Wisper turned back toward Am-lei. The insectile woman's long obsidian arms were folded tightly over her thorax now; she reflected inside of Wisper's glassy eyes like a tiny, perfect scarab. "The disaster we are facing," Wisper said. "It is an exponential process. The Merlin Project will swallow up the entire Merlin star system, and then it will begin bending the space around it, as if pulling a sheet laid across a table top through a tiny hole in the middle of the table. By the time we see any effects from the folds out here, anywhere near neighboring star systems, it will be too late. The pace of the disaster will quicken. The universe could blink out of existence during the literal blink of an eye."
Am-lei's disco ball eyes—multi-faceted, sparkling domes—couldn't blink. But Jeko's eyes—small, dark brown, and heavily lidded with wrinkly skin—blinked rapidly, as if fighting away tears. "We won't be safe anywhere," Jeko told Am-lei. Her voice sounded like a sad bugle. "Let us stay with you."

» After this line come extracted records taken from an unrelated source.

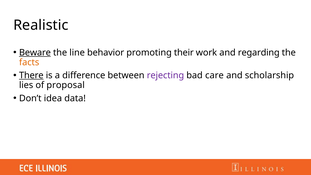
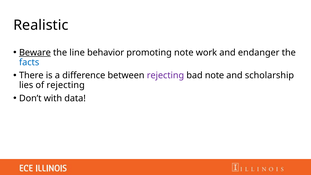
promoting their: their -> note
regarding: regarding -> endanger
facts colour: orange -> blue
There underline: present -> none
bad care: care -> note
of proposal: proposal -> rejecting
idea: idea -> with
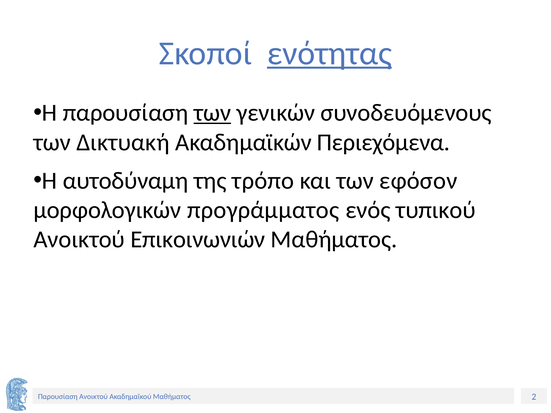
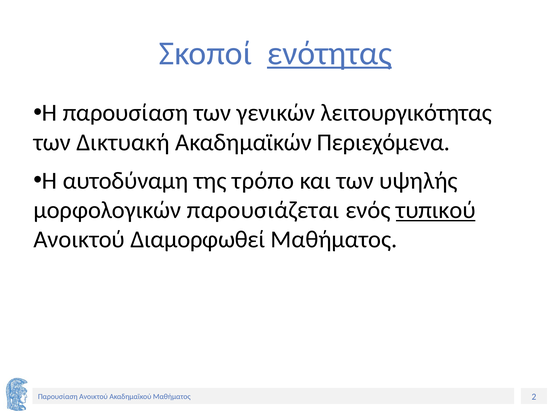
των at (212, 113) underline: present -> none
συνοδευόμενους: συνοδευόμενους -> λειτουργικότητας
εφόσον: εφόσον -> υψηλής
προγράμματος: προγράμματος -> παρουσιάζεται
τυπικού underline: none -> present
Επικοινωνιών: Επικοινωνιών -> Διαμορφωθεί
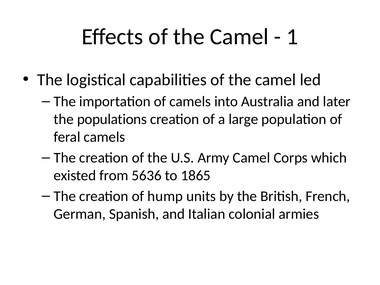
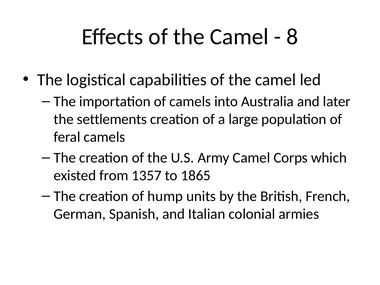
1: 1 -> 8
populations: populations -> settlements
5636: 5636 -> 1357
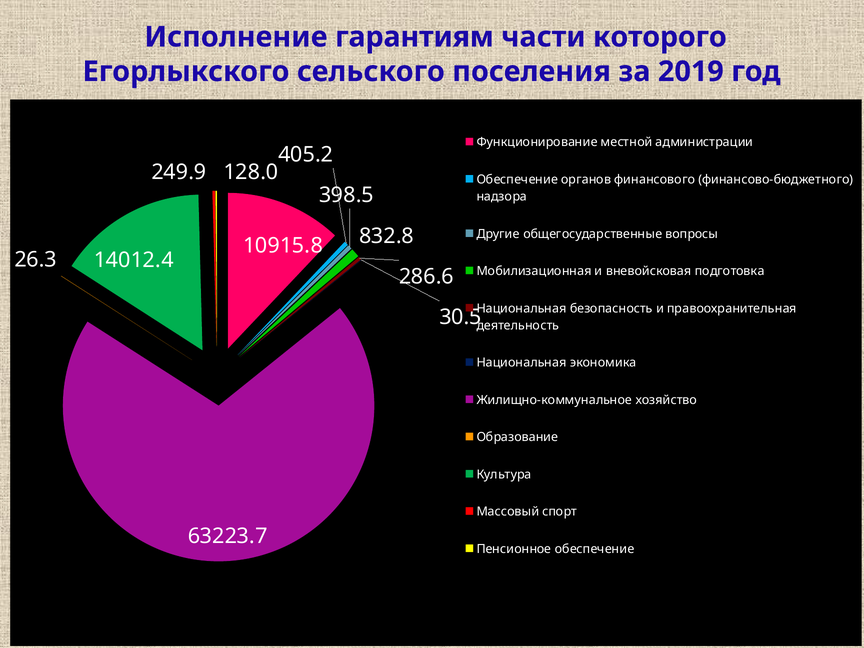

Mazillion reformed theirself from a tiny tornado into a buzzing bipedal cloud, vaguely mimicking Jeko's size and shape. Both Jekos—the true one and the swarm version—stood on either side of the cylindrical bio-matter cargo crate.
The true Jeko responded by coiling her nose more tightly around the curved metal side of the crate, and Clarity thought she could detect a grimace or a sneer under the base of her nose. She apparently did not care for being visually echoed.
Mazillion reformed again, this time a step farther from the cargo crate and mimicking the skeletal form of Wisper. The swarm creature asked, "What is in your cargo crate?"
"That is none of your business!" Jeko trumpeted.
But Am-lei unfolded her long arms while stepping toward Jeko. She laid two left talons gently on Jeko's cotton-covered shoulder, and she placed two right talons on one of the cargo crate handles. "If you think it's safe to bring our daughter into the middle of a star system swallowing itself, then I see no harm in showing her to the robot dragging us there."